Vistas así las cosas, razones no faltan para dudar de las genuinas convicciones democráticas de un gobernante que no admita la discrepancia y que divida al mundo entre leales y excluidos, cualesquiera sean el grado o los motivos de disidencia de estos últimos.
Las reacciones cada vez más desproporcionadas de la presidenta argentina frente a quienes se atreven a cuestionar el menor aspecto de su gestión o de su trayectoria son testimonio, en este sentido, de su escaso apego por aquella parte sustantiva del credo democrático que la coloca en pie de igualdad con otros líderes latinoamericanos, como Chávez o Correa, con los que mantienen ciertamente una indisimulada amistad.
Así se trate de un fallo judicial que le resulte adverso, o de las declaraciones de un galardonado actor como Ricardo Darín quien, en el marco de una entrevista, aludió tímidamente a su enriquecimiento patrimonial, la presidenta no pierde ocasión de reprender a quien no le rinda pleitesía en un tono tan agresivo y descalificador que se diría provoca menos miedo que preocupación: un signo de fragilidad en lugar de firmeza.

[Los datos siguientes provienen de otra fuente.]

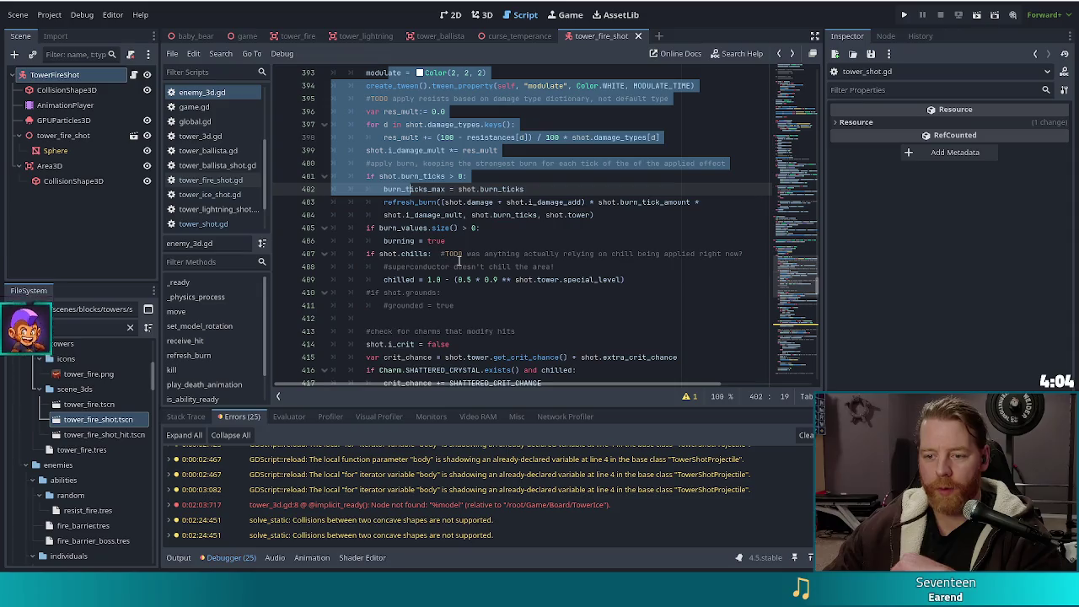
scroll(476, 234, down, 3)
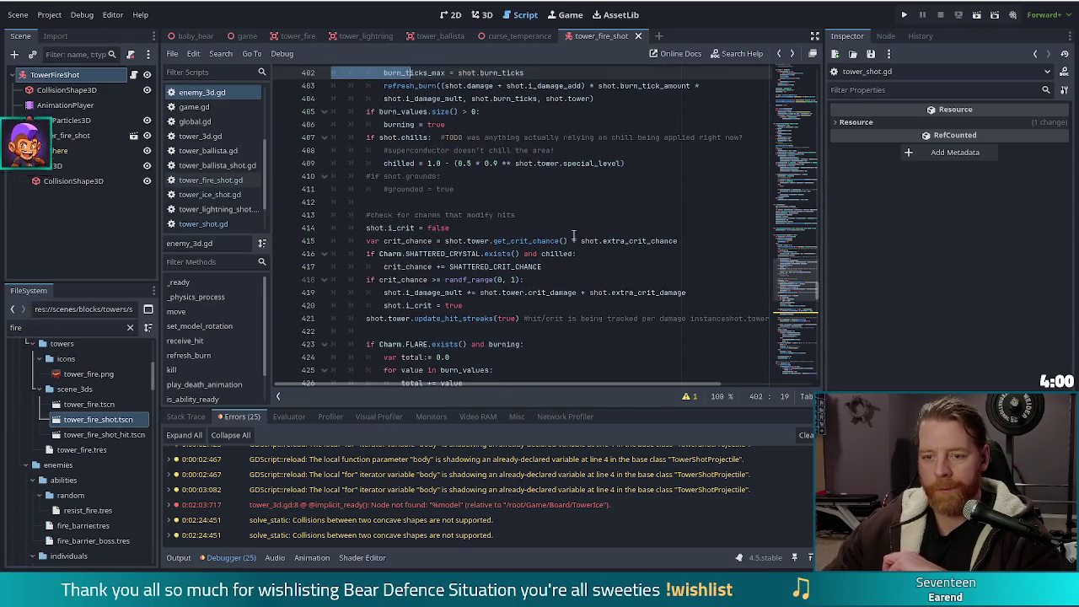
scroll(500, 289, down, 5)
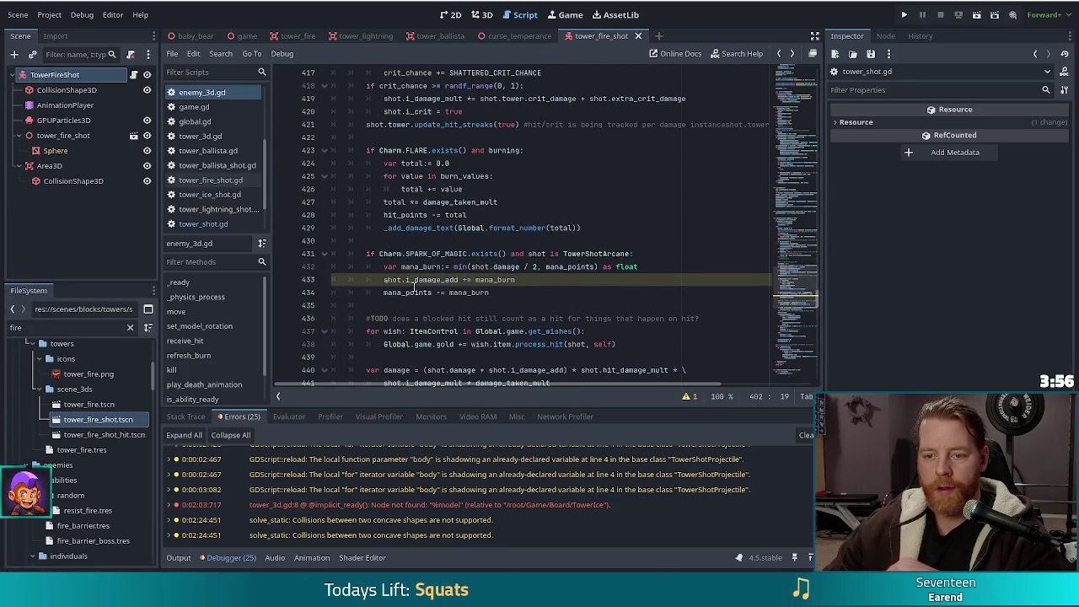
Show line 433's narrowing-conversion warning and open i_damage_add's integer declaration in tower_shot.gd
click(415, 280)
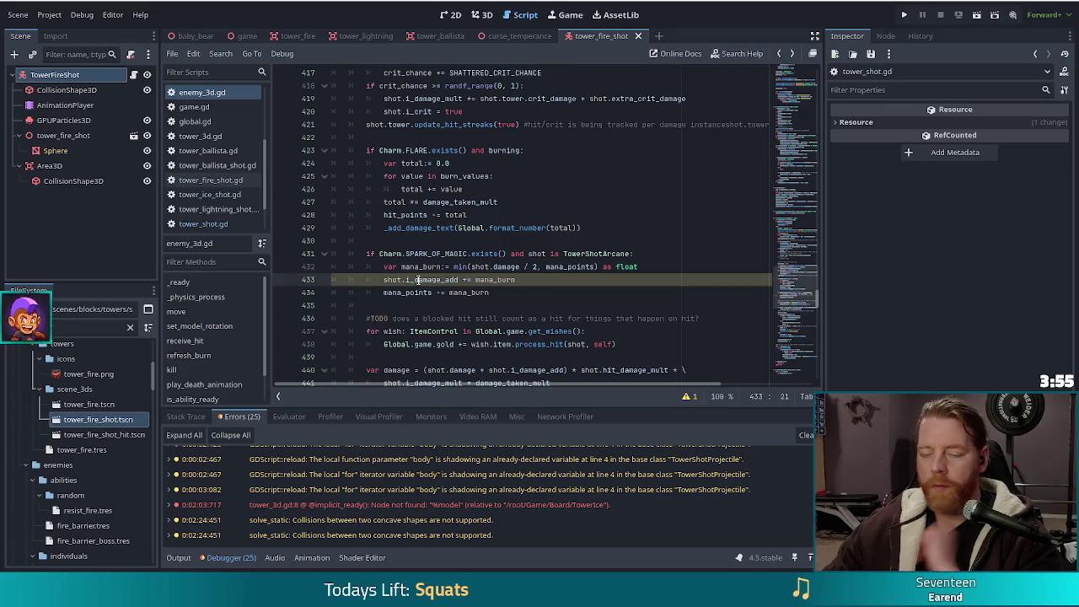
click(687, 396)
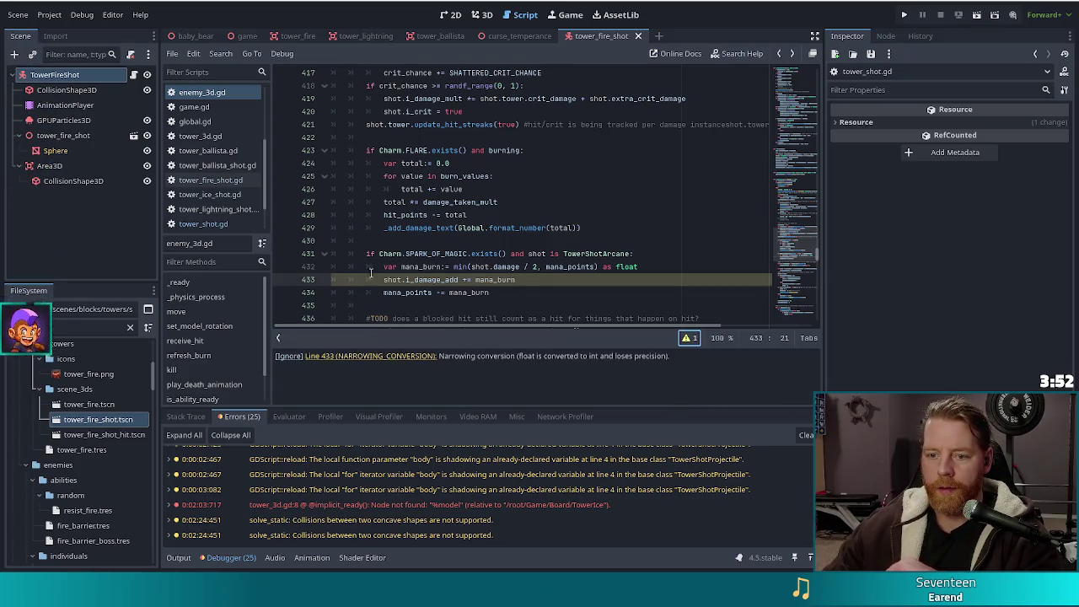
mouse_move(459, 279)
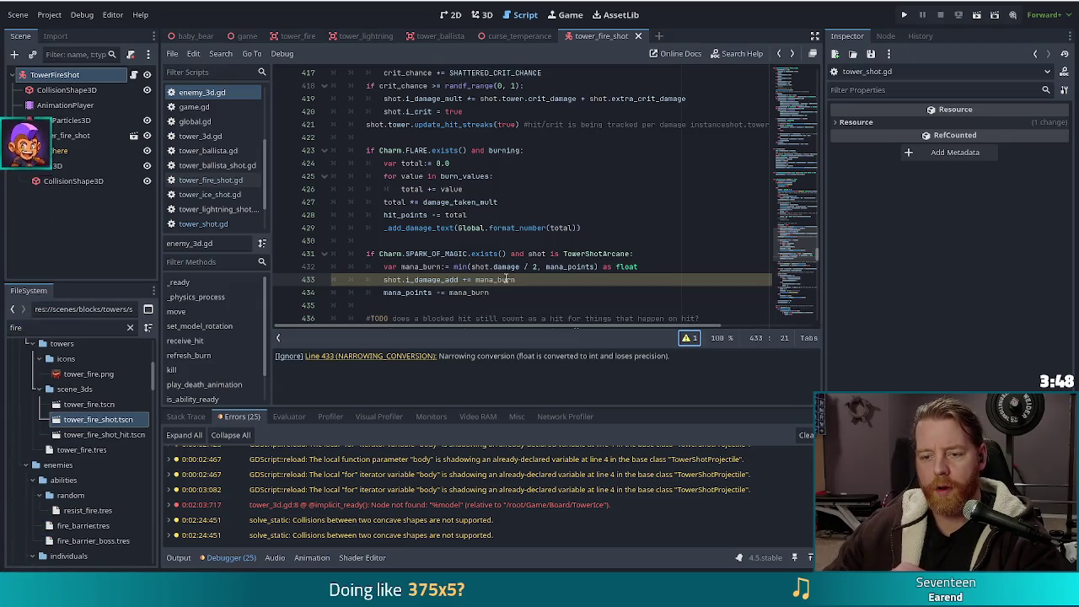
mouse_move(506, 279)
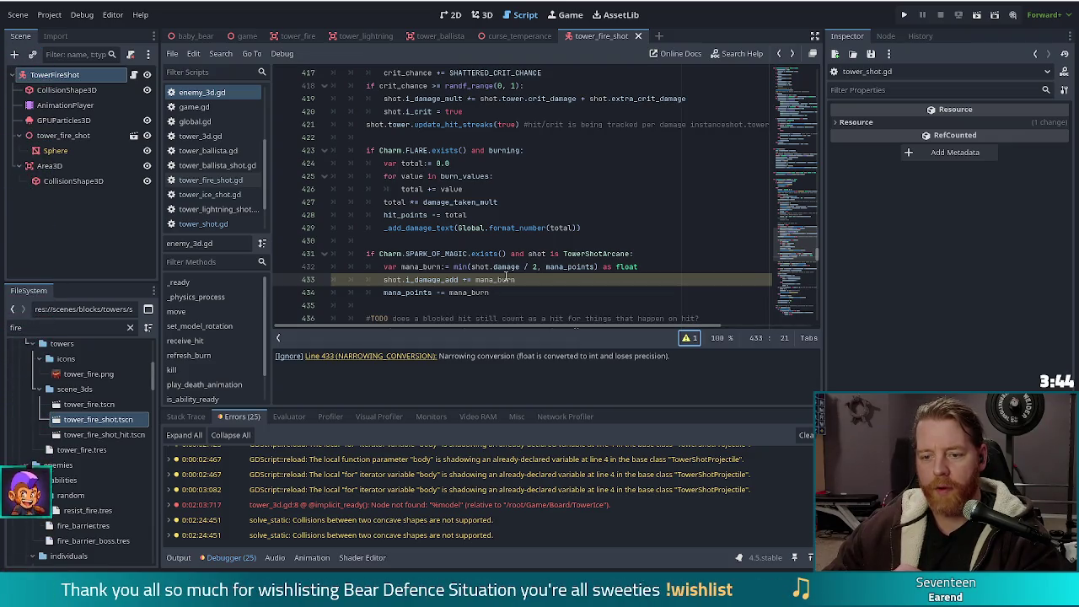
key(ctrl)
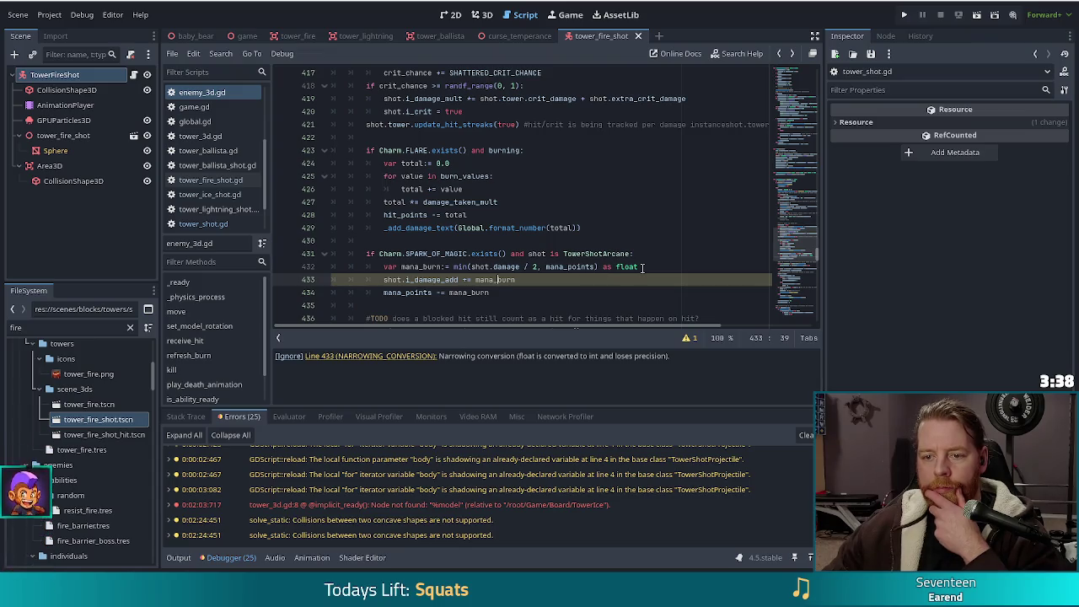
ctrl+click(427, 280)
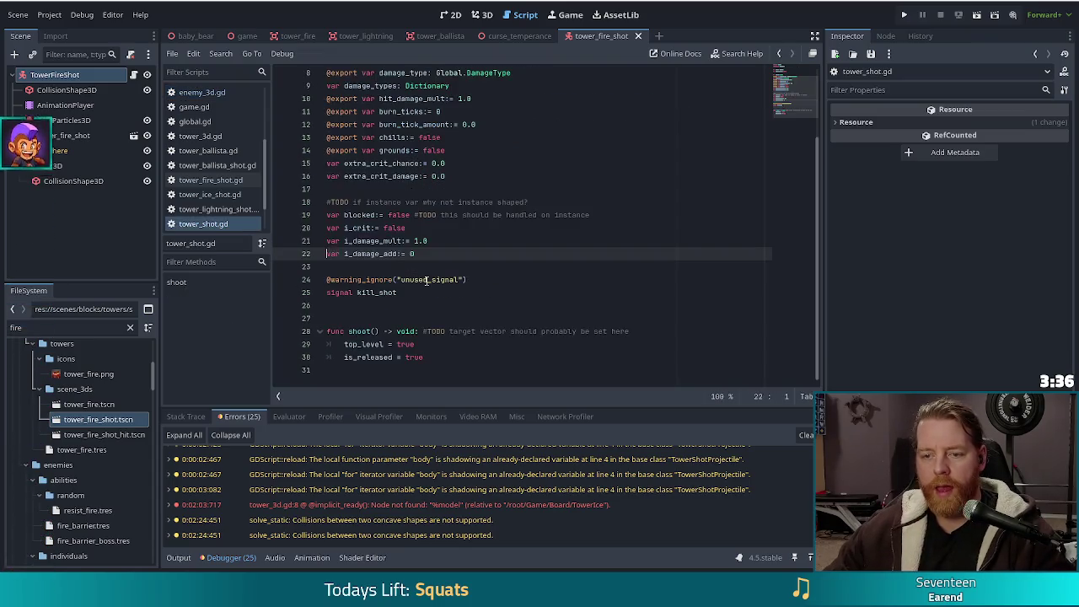
click(424, 253)
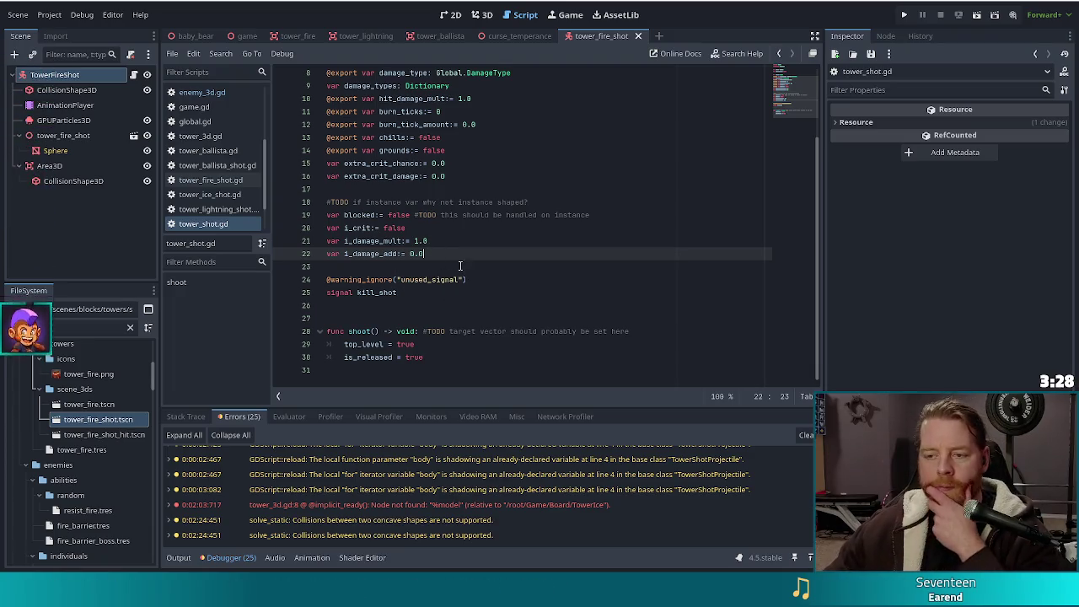
scroll(492, 258, up, 2)
key(Home)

Ahora bien, conviene recordar a este respecto que semejantes muestras de intolerancia no sólo resultan incompatibles con la democracia. También, como toda postura que se presuma infalible y propenda a la unanimidad, son contrarias a la política misma, salvo que se la entienda como una guerra en la que el discurso reemplaza a las armas y en la que no hay espacio sino para los vencedores.